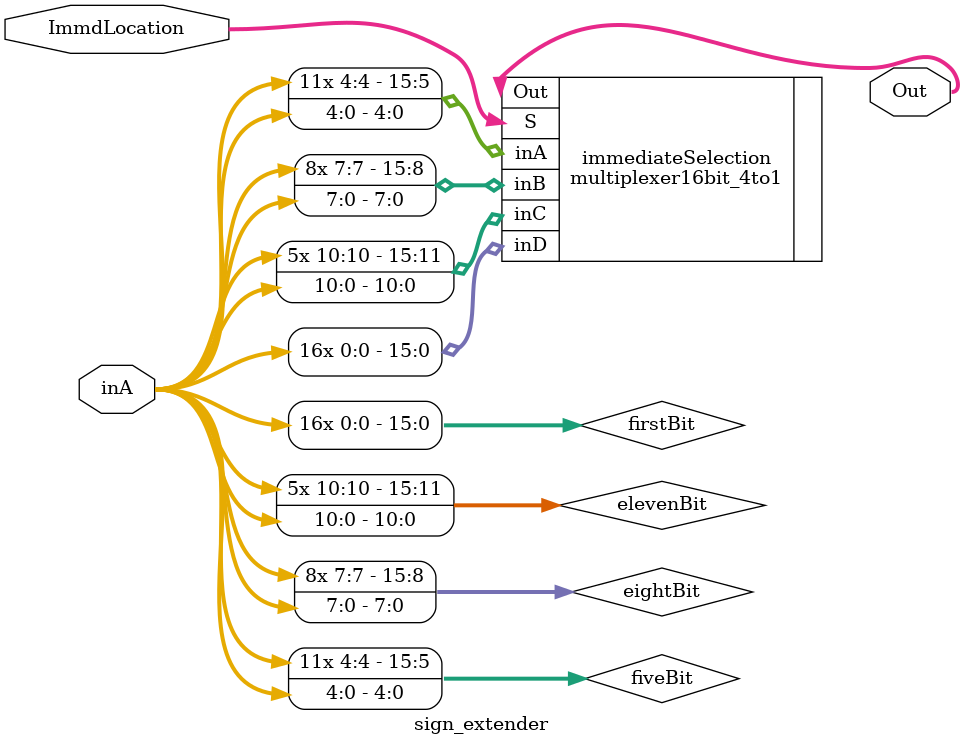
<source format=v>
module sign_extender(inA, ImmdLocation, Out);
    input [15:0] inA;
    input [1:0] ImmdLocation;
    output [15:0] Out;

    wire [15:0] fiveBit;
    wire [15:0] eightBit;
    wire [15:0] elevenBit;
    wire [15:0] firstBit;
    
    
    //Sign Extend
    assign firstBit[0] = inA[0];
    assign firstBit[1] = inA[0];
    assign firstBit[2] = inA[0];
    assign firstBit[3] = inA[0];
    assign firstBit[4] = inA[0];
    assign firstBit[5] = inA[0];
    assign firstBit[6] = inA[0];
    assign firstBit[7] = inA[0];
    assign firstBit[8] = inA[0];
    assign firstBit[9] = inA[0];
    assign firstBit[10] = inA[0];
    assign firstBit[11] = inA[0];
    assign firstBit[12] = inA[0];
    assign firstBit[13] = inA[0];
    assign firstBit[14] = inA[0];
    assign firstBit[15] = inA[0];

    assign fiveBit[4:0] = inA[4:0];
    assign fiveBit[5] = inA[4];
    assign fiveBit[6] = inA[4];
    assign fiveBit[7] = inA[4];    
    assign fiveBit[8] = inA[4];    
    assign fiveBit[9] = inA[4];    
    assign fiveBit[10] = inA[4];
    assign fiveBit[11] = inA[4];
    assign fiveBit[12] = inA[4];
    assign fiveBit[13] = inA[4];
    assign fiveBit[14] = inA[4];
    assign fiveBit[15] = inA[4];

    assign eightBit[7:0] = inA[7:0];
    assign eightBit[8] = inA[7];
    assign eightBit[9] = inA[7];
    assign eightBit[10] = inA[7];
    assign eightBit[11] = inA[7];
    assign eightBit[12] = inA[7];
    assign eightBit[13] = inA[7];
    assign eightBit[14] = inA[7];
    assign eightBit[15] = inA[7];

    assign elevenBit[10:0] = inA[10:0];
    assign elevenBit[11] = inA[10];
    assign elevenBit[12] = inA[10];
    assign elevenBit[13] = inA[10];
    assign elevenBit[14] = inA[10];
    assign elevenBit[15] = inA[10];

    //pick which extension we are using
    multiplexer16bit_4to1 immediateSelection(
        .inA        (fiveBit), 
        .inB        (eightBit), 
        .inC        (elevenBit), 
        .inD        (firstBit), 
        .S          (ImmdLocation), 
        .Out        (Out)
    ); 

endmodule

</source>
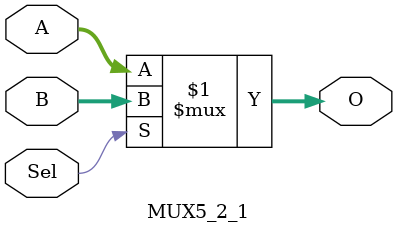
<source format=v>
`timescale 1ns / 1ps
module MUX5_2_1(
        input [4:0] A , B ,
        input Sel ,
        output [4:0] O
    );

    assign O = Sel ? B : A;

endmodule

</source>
----
Task prompt: Print the listing word for word but skip its pictures.

Output for this task:
<source format=v>
module sign_extender(inA, ImmdLocation, Out);
    input [15:0] inA;
    input [1:0] ImmdLocation;
    output [15:0] Out;

    wire [15:0] fiveBit;
    wire [15:0] eightBit;
    wire [15:0] elevenBit;
    wire [15:0] firstBit;
    
    
    //Sign Extend
    assign firstBit[0] = inA[0];
    assign firstBit[1] = inA[0];
    assign firstBit[2] = inA[0];
    assign firstBit[3] = inA[0];
    assign firstBit[4] = inA[0];
    assign firstBit[5] = inA[0];
    assign firstBit[6] = inA[0];
    assign firstBit[7] = inA[0];
    assign firstBit[8] = inA[0];
    assign firstBit[9] = inA[0];
    assign firstBit[10] = inA[0];
    assign firstBit[11] = inA[0];
    assign firstBit[12] = inA[0];
    assign firstBit[13] = inA[0];
    assign firstBit[14] = inA[0];
    assign firstBit[15] = inA[0];

    assign fiveBit[4:0] = inA[4:0];
    assign fiveBit[5] = inA[4];
    assign fiveBit[6] = inA[4];
    assign fiveBit[7] = inA[4];    
    assign fiveBit[8] = inA[4];    
    assign fiveBit[9] = inA[4];    
    assign fiveBit[10] = inA[4];
    assign fiveBit[11] = inA[4];
    assign fiveBit[12] = inA[4];
    assign fiveBit[13] = inA[4];
    assign fiveBit[14] = inA[4];
    assign fiveBit[15] = inA[4];

    assign eightBit[7:0] = inA[7:0];
    assign eightBit[8] = inA[7];
    assign eightBit[9] = inA[7];
    assign eightBit[10] = inA[7];
    assign eightBit[11] = inA[7];
    assign eightBit[12] = inA[7];
    assign eightBit[13] = inA[7];
    assign eightBit[14] = inA[7];
    assign eightBit[15] = inA[7];

    assign elevenBit[10:0] = inA[10:0];
    assign elevenBit[11] = inA[10];
    assign elevenBit[12] = inA[10];
    assign elevenBit[13] = inA[10];
    assign elevenBit[14] = inA[10];
    assign elevenBit[15] = inA[10];

    //pick which extension we are using
    multiplexer16bit_4to1 immediateSelection(
        .inA        (fiveBit), 
        .inB        (eightBit), 
        .inC        (elevenBit), 
        .inD        (firstBit), 
        .S          (ImmdLocation), 
        .Out        (Out)
    ); 

endmodule

</source>
<source format=v>
`timescale 1ns / 1ps
module MUX5_2_1(
        input [4:0] A , B ,
        input Sel ,
        output [4:0] O
    );

    assign O = Sel ? B : A;

endmodule

</source>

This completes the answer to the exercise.